Miskiw continued: ‘Believe me, considering the tension, I was not aware of anybody being within hearing distance.
‘That corner is dead.
‘With the news desk behind you, the offices running along the right hand side were empty. ‘On that corner, on the left, there were mail boxes for reporters.
‘Behind me were empty reporters’ desks.
‘On Saturday nights, we ran a skeleton staff made-up mainly of freelancers who congregated around the news desk, which was 25 feet away.
‘I do not have a clue if anybody overheard the conversation, but I doubt it very much.

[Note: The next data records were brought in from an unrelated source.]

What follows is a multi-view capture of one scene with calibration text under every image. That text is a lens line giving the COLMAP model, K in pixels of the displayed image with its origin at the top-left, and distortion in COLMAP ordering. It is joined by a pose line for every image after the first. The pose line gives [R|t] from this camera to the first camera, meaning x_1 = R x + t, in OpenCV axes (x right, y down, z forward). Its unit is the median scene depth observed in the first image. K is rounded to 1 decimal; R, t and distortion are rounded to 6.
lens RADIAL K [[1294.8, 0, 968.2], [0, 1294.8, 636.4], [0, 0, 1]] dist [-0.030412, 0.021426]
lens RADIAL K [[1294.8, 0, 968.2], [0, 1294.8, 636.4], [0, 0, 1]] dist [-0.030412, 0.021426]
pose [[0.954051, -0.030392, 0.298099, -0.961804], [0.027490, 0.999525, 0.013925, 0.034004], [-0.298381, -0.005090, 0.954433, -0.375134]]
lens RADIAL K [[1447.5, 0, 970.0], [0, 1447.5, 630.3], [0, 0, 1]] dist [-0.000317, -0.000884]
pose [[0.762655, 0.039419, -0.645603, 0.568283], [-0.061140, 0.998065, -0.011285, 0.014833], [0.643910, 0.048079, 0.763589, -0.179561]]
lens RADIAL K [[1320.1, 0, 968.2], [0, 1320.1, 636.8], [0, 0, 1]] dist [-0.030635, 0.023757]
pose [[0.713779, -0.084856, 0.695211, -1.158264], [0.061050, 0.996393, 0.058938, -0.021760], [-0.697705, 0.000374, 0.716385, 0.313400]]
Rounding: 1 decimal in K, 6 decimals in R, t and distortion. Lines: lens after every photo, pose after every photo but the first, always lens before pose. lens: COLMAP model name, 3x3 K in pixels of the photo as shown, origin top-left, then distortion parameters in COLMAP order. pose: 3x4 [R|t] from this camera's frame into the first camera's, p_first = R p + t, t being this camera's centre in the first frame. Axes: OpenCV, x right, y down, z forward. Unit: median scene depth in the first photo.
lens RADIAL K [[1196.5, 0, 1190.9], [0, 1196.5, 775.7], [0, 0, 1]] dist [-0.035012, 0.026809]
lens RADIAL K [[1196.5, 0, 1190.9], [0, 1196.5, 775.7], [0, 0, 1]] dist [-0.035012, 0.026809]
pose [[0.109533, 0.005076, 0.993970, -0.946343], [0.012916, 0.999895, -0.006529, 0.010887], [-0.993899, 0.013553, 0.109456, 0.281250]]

‘I turned towards the news desk and guessed I wouldn't be getting a glass of champagne that evening.’
Brooks let Miskiw stew. He had offered to resign and worryingly she had not refused the offer.
If the ‘Bulger army ' story proved to be true then Greg would have no option but go through with it as Brooks would no longer have faith in his news judgement.
Brooks, from Churchill, near Chipping Norton in the Cotswolds, went away to check the story with a high-level defence contact.
He remembered: ‘An hour later she called me into her office.
‘Like a schoolboy waiting to be reprimanded by the headmistress, I stood in front of her desk.
"I rang one of my contacts at the MoD and he said he couldn't comment on individual cases. I put the thumb screws on and he finally admitted the story was a load of bull," she said.
‘I suspect she went right to the top......the Minister.
‘Typical Rebekah, the consummate net worker, magnetic, charming, utterly ruthless, vain and egocentric.
‘She focused on high profile targets like a Stinger missile.’
Meanwhile, Glenn Mulcaire was left in the dark about the drama and woke up the next day expecting not to read a story about the Bulger killers.
Glenn said: ‘I remember going to the garage the next morning and buying a copy of the Mail on Sunday.
‘I was incandescent with rage because the story that I had knocked down had suddenly popped up in another newspaper.
‘I had proved that the sergeant was a liar.
‘It was as though my information had been disqualified.
‘My initial reaction was that I thought I had been betrayed by someone at the News of the World and that the story had been back-doored - leaked to the MOS in a stitch-up.
‘I spoke to Greg: “How the fuck did that happen?”
‘Greg said: “No! No! That’s not the case.
‘He said that the story in the MOS had been run under false pretences.
‘That’s when he told me that he had threatened to resign.’
Both Mulcaire and Miskiw pleaded guilty to intercepting phone messages at the hacking trial in 2013/14.
Miskiw, who admitted to the crimes because of the ‘overwhelming evidence', was sentenced to six months in prison July 2014.
He did not make a statement to the police and has never spoken publicly about phone hacking before.
Mulcaire was given a suspended sentence in July 2014.
Seven years earlier he was jailed for six months after being found guilty of hacking the phones of royal aides.
Andy Coulson, from Preston, Kent, lost his job as the Prime Minister’s spokesman before going to jail also.
Brooks was cleared of all charges, awarded a £16 million pay-off and then given her old job back earlier this month.
UPDATE: Response from the Labour Party
Chi Onwurah MP, Labour’s Shadow Minister for Culture and the Digital Economy, said:
“These allegations raise serious questions about what Ms Brooks knew at the time. Barely a few weeks after the announcement of her ill-judged return to News UK, it seems like her credibility has been undermined further.”